From: Frederic Weisbecker <frederic@kernel.org>
To: Gabriele Monaco <gmonaco@redhat.com>
Cc: Thomas Gleixner <tglx@linutronix.de>,
linux-kernel@vger.kernel.org, Waiman Long <longman@redhat.com>
Subject: Re: [PATCH] timers: Exclude isolated cpus from timer migation
Date: Thu, 10 Apr 2025 15:03:39 +0200 [thread overview]
Message-ID: <Z_fBq2AQjzyg8m5w@localhost.localdomain> (raw)
In-Reply-To: <2c9d71fd79d7d1cec66e48bcb87b39a874858f01.camel@redhat.com>
Le Thu, Apr 10, 2025 at 12:38:25PM +0200, Gabriele Monaco a écrit :
> On Thu, 2025-04-10 at 10:26 +0200, Thomas Gleixner wrote:
> > How can that happen? There is always at least _ONE_ housekeeping,
> > non-isolated, CPU online, no?
> >
>
> In my understanding it shouldn't, but I'm not sure there's anything
> preventing the user from isolating everything via cpuset.

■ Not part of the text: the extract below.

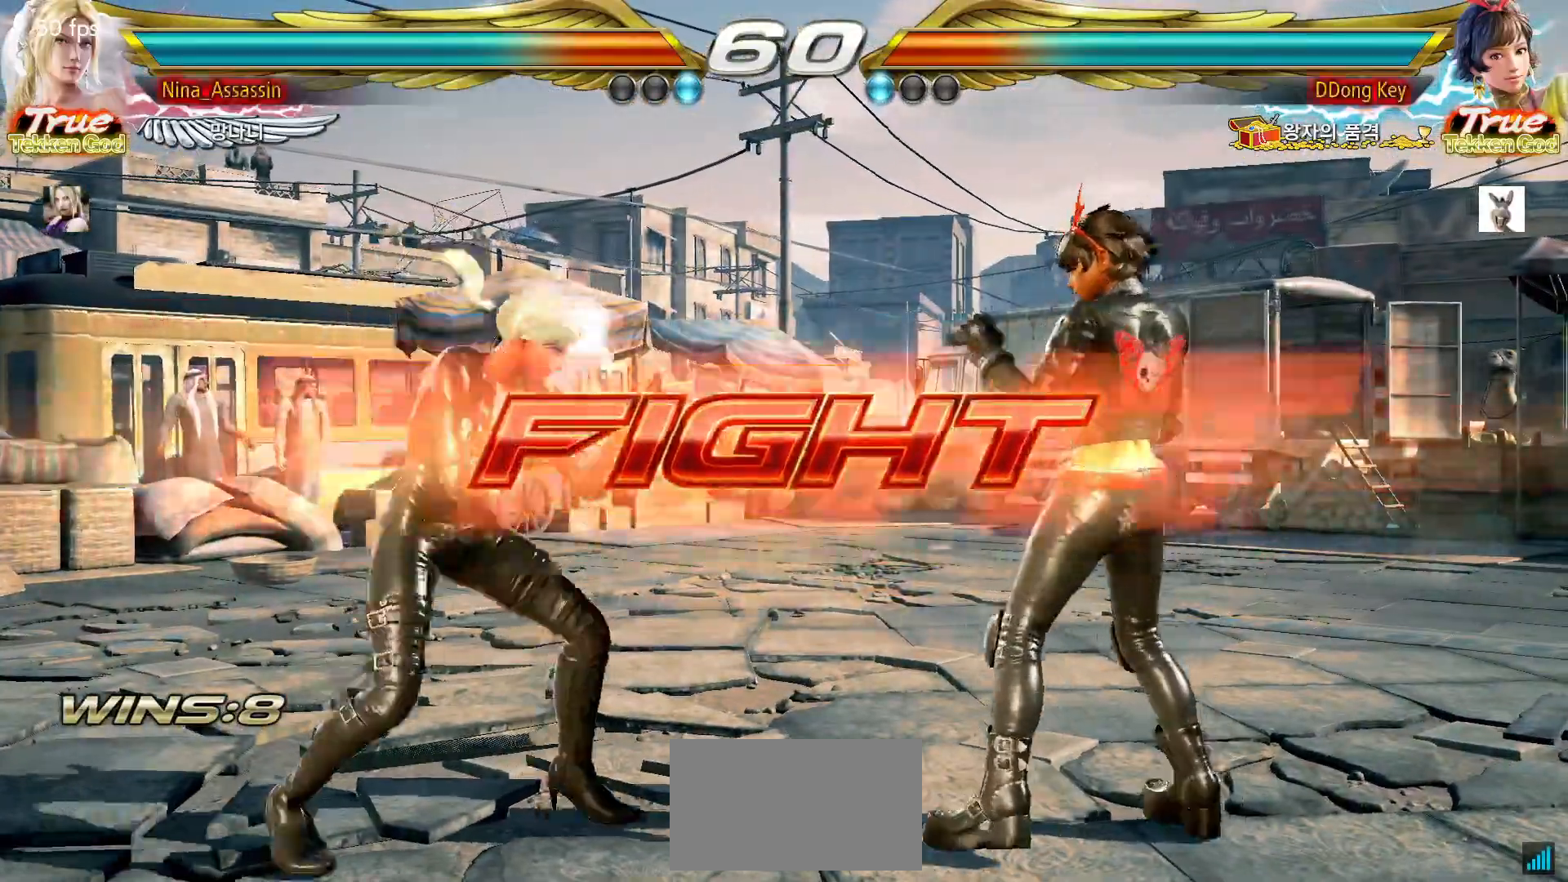
{"buttons": [], "left_stick": "down-left", "events": [[150, "left_stick", "left"], [467, "left_stick", "down-left"]]}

> Anyway that's something no one in their mind should do, so I guess I'd
> just opt for the cpumask_first (or actually cpumask_any, like before
> the change).
With "nohz_full=..." or "isolcpus=nohz,..." there is always at least one
housekeeping CPU. But with isolcpus=[domain] or cpusets equivalents
(v1 cpuset.sched_load_balance, v2 isolated partion) there is nothing that
prevents all CPUs from being isolated.
Speaking of, those are two different issues here:
* nohz_full CPUs are handled just like idle CPUs. Once the tick is stopped,
the global timers are handled by other CPUs (housekeeping). There is always
one housekeeping CPU that never goes idle.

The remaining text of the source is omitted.